Husband wife high wire act Freddy and Kitty Lorraine split up the team while she tends to having a child. When dad is killed in a fall she and the new baby move in with his staid New England parents. Buzz killers from the outset Kitty decides to take kid Shirley (Maureen O'Sullivan) on the road and push her into a stage career. With mom managing her career gets traction and she's soon headlining. Making a nostalgic visit to her old home in Boston she meets Warren (Franchot Tone) a painter and the two fall in love. When mom gets wind of it though she puts a stop to it as well as shake down his family for ten grand. Shirley is devastated and seeks to get out from under the influence of her mother.
Stage Mom is Alice Brady's picture as she cajoles and plays hardball with all comers to advance her daughter's career including pimping her to a prominent politician causing things to get hot enough to blow town and head for Europe.
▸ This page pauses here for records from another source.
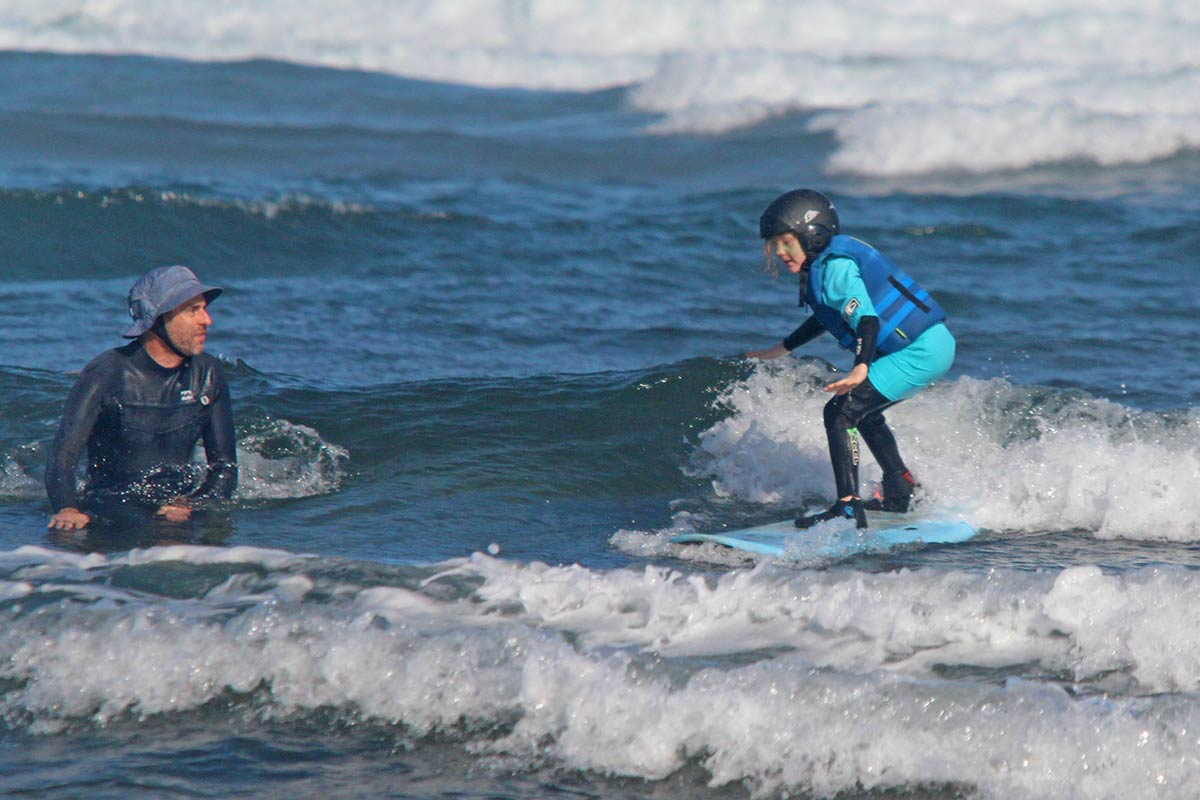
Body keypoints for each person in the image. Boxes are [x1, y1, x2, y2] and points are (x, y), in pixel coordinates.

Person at [746, 189, 955, 529]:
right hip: (927, 344)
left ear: (812, 236)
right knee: (864, 415)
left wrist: (861, 367)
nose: (780, 253)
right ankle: (900, 487)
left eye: (786, 242)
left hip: (921, 350)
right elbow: (827, 315)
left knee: (841, 411)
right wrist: (782, 348)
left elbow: (867, 319)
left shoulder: (837, 268)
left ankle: (847, 506)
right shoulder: (824, 266)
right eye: (775, 245)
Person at [45, 265, 238, 531]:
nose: (207, 320)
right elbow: (62, 459)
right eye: (193, 310)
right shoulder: (106, 373)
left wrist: (194, 503)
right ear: (158, 320)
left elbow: (225, 468)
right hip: (111, 504)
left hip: (179, 504)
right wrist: (67, 508)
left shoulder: (208, 373)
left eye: (204, 309)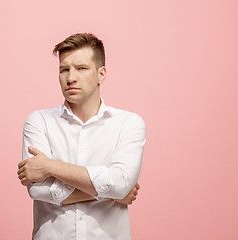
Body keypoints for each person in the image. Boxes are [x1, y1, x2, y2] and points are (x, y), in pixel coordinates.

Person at [18, 33, 146, 240]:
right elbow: (38, 190)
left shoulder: (129, 123)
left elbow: (121, 184)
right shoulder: (39, 121)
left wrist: (51, 167)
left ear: (101, 74)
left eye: (82, 68)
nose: (70, 78)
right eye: (64, 69)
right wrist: (111, 193)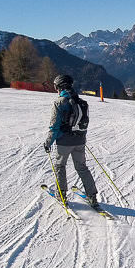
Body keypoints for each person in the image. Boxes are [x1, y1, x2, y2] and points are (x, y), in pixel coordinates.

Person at [44, 74, 99, 207]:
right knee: (82, 167)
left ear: (59, 87)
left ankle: (61, 194)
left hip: (64, 142)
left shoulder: (59, 103)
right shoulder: (81, 102)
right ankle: (92, 196)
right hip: (80, 140)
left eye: (55, 87)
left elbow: (54, 126)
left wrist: (48, 142)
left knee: (60, 166)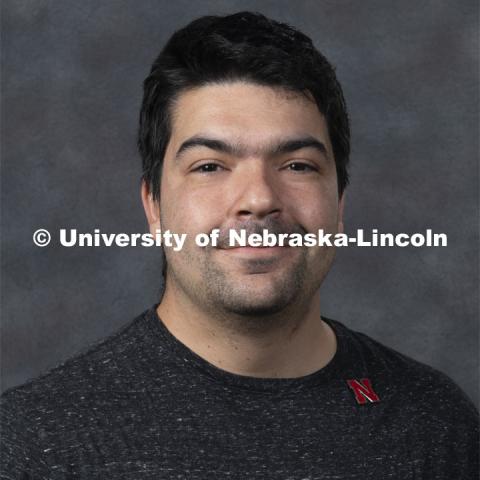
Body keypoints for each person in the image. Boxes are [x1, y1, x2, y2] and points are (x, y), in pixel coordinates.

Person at [1, 11, 478, 479]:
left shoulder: (436, 425)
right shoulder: (31, 444)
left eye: (297, 166)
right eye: (210, 166)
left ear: (339, 205)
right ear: (154, 206)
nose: (259, 199)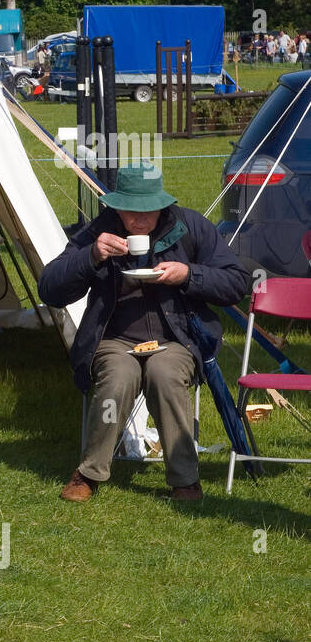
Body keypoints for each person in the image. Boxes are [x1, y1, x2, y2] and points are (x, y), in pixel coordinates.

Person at [38, 164, 249, 502]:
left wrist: (188, 274)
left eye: (148, 211)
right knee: (117, 378)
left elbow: (237, 282)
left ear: (162, 205)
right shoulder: (100, 232)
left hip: (175, 339)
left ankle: (185, 481)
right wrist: (90, 256)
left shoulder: (189, 226)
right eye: (131, 211)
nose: (139, 219)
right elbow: (49, 289)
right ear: (117, 206)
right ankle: (89, 474)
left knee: (165, 374)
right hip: (114, 340)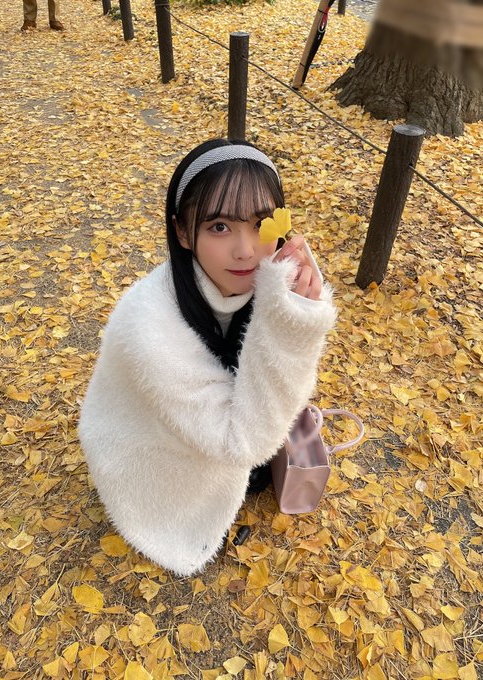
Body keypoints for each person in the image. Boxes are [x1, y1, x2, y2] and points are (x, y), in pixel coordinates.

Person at [78, 139, 337, 577]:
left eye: (261, 224)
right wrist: (292, 328)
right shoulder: (148, 323)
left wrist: (291, 305)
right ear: (182, 232)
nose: (246, 250)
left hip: (221, 427)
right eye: (219, 226)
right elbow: (242, 443)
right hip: (147, 452)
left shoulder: (264, 283)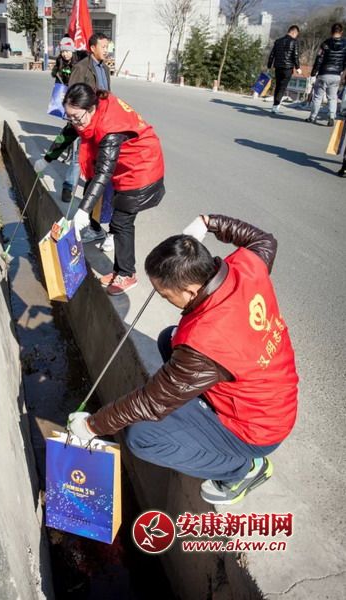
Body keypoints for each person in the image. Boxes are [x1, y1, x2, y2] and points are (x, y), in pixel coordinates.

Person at [67, 214, 299, 505]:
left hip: (255, 430)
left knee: (142, 437)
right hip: (272, 397)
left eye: (166, 295)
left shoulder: (206, 342)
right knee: (170, 338)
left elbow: (151, 402)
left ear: (190, 290)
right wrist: (208, 222)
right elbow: (264, 239)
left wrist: (92, 426)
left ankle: (242, 471)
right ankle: (203, 411)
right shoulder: (247, 267)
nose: (165, 299)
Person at [34, 84, 165, 296]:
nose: (74, 122)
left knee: (121, 222)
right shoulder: (86, 112)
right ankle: (120, 270)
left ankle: (127, 275)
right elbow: (70, 131)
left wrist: (83, 211)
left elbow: (102, 173)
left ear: (91, 108)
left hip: (141, 168)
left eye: (77, 117)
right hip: (124, 167)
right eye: (69, 116)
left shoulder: (109, 128)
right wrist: (47, 158)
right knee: (118, 220)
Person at [62, 33, 112, 245]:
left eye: (107, 47)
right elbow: (72, 98)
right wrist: (76, 123)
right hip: (86, 127)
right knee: (87, 169)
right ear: (92, 48)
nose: (106, 50)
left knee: (100, 176)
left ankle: (95, 223)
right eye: (103, 46)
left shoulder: (105, 69)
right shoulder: (81, 68)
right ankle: (89, 220)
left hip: (102, 127)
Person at [305, 23, 346, 127]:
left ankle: (312, 117)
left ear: (331, 31)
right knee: (333, 97)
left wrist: (313, 72)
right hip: (336, 75)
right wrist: (342, 73)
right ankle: (331, 117)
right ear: (341, 32)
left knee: (318, 96)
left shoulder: (325, 43)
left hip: (323, 73)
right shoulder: (345, 45)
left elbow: (319, 59)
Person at [267, 25, 302, 114]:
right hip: (288, 68)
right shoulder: (294, 42)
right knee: (282, 87)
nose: (296, 36)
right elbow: (295, 56)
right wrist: (298, 67)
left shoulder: (278, 41)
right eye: (296, 35)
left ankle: (275, 105)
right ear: (294, 32)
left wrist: (269, 65)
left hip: (278, 67)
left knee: (278, 86)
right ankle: (276, 106)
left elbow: (272, 55)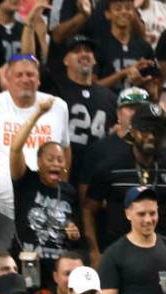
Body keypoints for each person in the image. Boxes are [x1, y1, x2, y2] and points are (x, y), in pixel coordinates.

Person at [0, 54, 71, 258]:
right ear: (7, 79)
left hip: (45, 213)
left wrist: (61, 193)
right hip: (0, 212)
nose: (25, 79)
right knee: (0, 273)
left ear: (38, 79)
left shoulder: (58, 107)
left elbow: (65, 148)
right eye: (19, 75)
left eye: (30, 74)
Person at [84, 102, 166, 263]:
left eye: (157, 131)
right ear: (133, 130)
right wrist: (94, 251)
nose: (151, 136)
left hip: (162, 255)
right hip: (119, 256)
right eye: (145, 130)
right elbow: (88, 209)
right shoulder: (111, 166)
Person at [10, 99, 81, 290]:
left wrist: (74, 232)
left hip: (58, 273)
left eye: (60, 160)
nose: (57, 164)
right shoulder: (26, 180)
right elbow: (15, 148)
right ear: (39, 162)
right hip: (27, 263)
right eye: (51, 159)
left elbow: (75, 231)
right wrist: (37, 114)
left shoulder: (68, 191)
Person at [48, 35, 118, 185]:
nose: (84, 54)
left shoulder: (110, 97)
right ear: (66, 60)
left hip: (97, 172)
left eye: (88, 51)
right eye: (77, 51)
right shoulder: (54, 89)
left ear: (94, 60)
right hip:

Brady's raspy voice suits her hard bargaining style well as she negotiates with some pretty tough customers along the way. O'Sullivan's Shirley is sharp innocent counterpoint to a point of insipid. She dances poorly and remains naive and childlike most of the picture while her suitors (Franchot Tone and Phillip Holmes) can only wish they had a backbone like Kitty.
The dance scenes are flat and uninspired as director Charles Brabin does his best to mask O'Sullivan's abysmal hoofing abilities with close-ups while at the same time offering some pretty racy pre code enforcement shots of the chorus replete in diaphanous costume.
There are a handful of well played scenes (particularly with C. Henry Gordon) in Stage Mother as Brady brawls her way to the top with tough talk and a touch of extortion void of sentiment but in the end it depends on sentimental tug to bring the curtain down and the limpid denouement forcing Kitty to go meekly simply reinforces the films mediocrity.